Le projet de train à grande vitesse reliant Don Mueang, Suvarnabhumi et U‑Tapao, censé incarner la modernisation des infrastructures thaïlandaises, traverse une phase critique. Après des années de négociations et de reports, le consortium Asia Era One, mené par le groupe CP, semble désormais préparer le terrain pour une sortie ordonnée.
Un signal fort : la lettre de résiliation
Début juillet, Asia Era One a adressé une lettre à la State Railway of Thailand (SRT) pour exercer son droit de demander la résiliation du contrat. Officiellement, il ne s’agit pas d’un retrait immédiat. Le consortium insiste sur le fait qu’il veut préserver ses droits contractuels et notifier les obstacles rencontrés. Mais ce geste, inédit, marque une rupture dans le discours tenu jusqu’ici, où l’entreprise affirmait vouloir poursuivre coûte que coûte.
Des contraintes accumulées
Depuis la signature du contrat en 2019, les difficultés, plus ou moins réelles, se sont multipliées : hausse des taux d’intérêt, pandémie, guerre en Ukraine, manque de confiance des banques. À cela s’ajoutent des problèmes techniques, comme la présence d’un canal de drainage public à Makkasan, qui complique l’aménagement des terrains. Le certificat de promotion d’investissement du BOI a expiré, et une nouvelle demande ne peut être déposée tant que les conditions du projet ne sont pas clarifiées.

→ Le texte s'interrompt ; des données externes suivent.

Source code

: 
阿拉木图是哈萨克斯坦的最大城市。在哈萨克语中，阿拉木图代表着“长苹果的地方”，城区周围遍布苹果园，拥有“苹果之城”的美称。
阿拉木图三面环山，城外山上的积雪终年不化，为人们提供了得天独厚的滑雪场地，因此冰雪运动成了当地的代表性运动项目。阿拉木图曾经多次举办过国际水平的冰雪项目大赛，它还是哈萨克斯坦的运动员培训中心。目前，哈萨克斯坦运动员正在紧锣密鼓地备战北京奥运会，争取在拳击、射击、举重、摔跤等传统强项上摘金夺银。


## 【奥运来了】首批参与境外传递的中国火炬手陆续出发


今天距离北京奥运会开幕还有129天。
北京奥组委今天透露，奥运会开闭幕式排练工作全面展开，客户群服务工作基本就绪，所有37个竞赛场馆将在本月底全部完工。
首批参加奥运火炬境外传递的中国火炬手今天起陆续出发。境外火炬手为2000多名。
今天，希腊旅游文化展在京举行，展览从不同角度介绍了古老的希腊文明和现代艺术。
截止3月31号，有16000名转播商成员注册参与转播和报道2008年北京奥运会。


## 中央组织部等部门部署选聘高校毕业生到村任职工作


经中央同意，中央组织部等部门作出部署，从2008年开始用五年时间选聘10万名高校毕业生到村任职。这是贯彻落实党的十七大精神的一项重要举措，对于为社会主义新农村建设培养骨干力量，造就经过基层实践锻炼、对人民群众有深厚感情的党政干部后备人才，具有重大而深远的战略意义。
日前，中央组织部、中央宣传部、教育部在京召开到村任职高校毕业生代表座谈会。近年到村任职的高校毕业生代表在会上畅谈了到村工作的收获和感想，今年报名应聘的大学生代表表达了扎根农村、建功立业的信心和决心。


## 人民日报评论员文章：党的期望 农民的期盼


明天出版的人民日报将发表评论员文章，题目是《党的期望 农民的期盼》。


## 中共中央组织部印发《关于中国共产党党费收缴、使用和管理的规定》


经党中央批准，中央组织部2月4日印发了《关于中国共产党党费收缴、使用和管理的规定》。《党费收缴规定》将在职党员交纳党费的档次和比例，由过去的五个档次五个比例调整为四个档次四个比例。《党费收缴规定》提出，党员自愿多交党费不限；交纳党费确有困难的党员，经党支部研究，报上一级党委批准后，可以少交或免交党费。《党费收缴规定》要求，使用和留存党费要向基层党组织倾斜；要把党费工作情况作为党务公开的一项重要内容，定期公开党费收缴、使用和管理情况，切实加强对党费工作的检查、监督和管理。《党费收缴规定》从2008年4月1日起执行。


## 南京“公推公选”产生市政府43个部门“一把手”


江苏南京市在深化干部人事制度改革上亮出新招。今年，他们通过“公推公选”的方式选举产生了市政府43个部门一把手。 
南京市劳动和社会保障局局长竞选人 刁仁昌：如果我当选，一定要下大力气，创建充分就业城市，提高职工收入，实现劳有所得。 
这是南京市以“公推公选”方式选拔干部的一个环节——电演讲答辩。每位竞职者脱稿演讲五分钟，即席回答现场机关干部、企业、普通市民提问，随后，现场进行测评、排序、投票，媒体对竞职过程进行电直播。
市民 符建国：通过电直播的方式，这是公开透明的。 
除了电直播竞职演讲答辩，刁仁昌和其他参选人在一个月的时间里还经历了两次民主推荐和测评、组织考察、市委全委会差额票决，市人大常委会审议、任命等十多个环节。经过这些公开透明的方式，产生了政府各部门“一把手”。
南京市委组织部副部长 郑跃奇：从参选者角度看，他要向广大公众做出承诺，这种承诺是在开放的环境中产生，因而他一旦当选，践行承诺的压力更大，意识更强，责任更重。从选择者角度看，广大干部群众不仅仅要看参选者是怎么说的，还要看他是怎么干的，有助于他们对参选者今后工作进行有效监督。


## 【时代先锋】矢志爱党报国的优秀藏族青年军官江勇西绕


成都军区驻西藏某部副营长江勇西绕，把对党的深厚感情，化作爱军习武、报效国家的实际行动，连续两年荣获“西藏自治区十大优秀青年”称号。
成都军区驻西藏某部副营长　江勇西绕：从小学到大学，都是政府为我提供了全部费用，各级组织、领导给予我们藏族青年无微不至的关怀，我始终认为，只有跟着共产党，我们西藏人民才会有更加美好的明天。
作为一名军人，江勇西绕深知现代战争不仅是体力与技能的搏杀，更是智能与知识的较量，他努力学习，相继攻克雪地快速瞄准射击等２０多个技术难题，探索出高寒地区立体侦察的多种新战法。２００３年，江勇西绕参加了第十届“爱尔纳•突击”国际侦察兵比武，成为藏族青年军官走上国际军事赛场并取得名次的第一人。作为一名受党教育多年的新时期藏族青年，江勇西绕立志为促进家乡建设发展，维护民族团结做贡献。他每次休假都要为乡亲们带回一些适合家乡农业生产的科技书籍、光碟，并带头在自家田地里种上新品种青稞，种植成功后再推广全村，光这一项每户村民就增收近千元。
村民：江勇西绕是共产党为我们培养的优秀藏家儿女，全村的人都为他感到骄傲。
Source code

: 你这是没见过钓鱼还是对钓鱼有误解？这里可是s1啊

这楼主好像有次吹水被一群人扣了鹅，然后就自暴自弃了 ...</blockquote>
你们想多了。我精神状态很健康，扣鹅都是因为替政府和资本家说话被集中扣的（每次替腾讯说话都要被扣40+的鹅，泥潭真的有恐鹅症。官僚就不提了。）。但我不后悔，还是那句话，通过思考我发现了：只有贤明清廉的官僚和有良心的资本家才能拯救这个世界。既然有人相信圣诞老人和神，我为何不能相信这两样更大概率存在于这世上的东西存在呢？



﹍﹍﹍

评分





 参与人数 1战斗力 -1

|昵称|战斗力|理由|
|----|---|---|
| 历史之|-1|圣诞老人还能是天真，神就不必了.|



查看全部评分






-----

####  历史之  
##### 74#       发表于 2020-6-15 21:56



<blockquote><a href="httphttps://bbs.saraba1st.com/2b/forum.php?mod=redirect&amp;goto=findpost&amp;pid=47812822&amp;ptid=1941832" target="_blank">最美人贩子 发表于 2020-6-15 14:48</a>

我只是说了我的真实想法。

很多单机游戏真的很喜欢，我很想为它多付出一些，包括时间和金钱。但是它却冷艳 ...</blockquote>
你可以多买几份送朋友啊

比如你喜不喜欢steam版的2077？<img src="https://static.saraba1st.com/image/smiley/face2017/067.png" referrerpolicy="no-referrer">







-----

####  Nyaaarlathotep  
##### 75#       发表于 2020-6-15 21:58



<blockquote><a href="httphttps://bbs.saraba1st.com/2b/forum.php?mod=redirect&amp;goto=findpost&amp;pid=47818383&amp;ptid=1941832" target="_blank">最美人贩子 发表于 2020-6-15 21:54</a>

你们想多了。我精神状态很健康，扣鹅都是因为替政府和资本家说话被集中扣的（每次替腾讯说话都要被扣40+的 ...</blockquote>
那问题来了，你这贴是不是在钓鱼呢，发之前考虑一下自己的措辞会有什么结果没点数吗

Un projet devenu trop lourd
Le gouvernement a déjà dépensé plus de 5 milliards de bahts pour l’expropriation de terrains, tandis que CP affirme avoir investi environ 12 milliards, notamment dans l’exploitation de l’Airport Rail Link. Si le contrat est rompu, la question des compensations sera centrale. Le secrétaire général de l’EEC, Chula Sukmanop, compare la situation à « un divorce » : il faudra partager les actifs et régler les dommages, sans bloquer le développement.
L’ambiguïté de l’investisseur
Asia Era One martèle qu’il ne se retire pas du projet et qu’il reste engagé dans la recherche d’une solution « équitable et conforme à l’intérêt national ». Pourtant, en invoquant son droit de résiliation, le consortium envoie un signal clair : il se prépare à l’éventualité d’une sortie. Est‑ce une stratégie de pression pour obtenir davantage de soutien financier de l’État ? Ou bien la reconnaissance implicite que le projet, dans sa forme actuelle, n’est plus viable ?
Le gouvernement face à un choix décisif
Le comité de politique de l’EEC, présidé par le Premier ministre Anutin Charnvirakul, doit examiner le dossier en août. Deux options s’offrent à lui : sauver le contrat en l’amendant, ou l’enterrer et repartir sur une nouvelle base, avec un nouvel investisseur ou des spécifications techniques revues à la baisse. L’Office de l’EEC envisage déjà un plan de repli : moderniser la ligne existante pour des trains à 160 km/h, moins coûteux et plus rapides à mettre en œuvre.
Un enjeu d’image et de crédibilité
Au‑delà des aspects financiers, l’affaire met en jeu la crédibilité de la Thaïlande en matière de grands projets. Le TGV des trois aéroports devait être la vitrine de l’EEC et attirer les investisseurs étrangers. Sa remise en cause soulève des interrogations sur la capacité du pays à mener à bien des partenariats public‑privé d’envergure. De nombreux pays voisins possèdent déjà ou vont posséder leur TGV.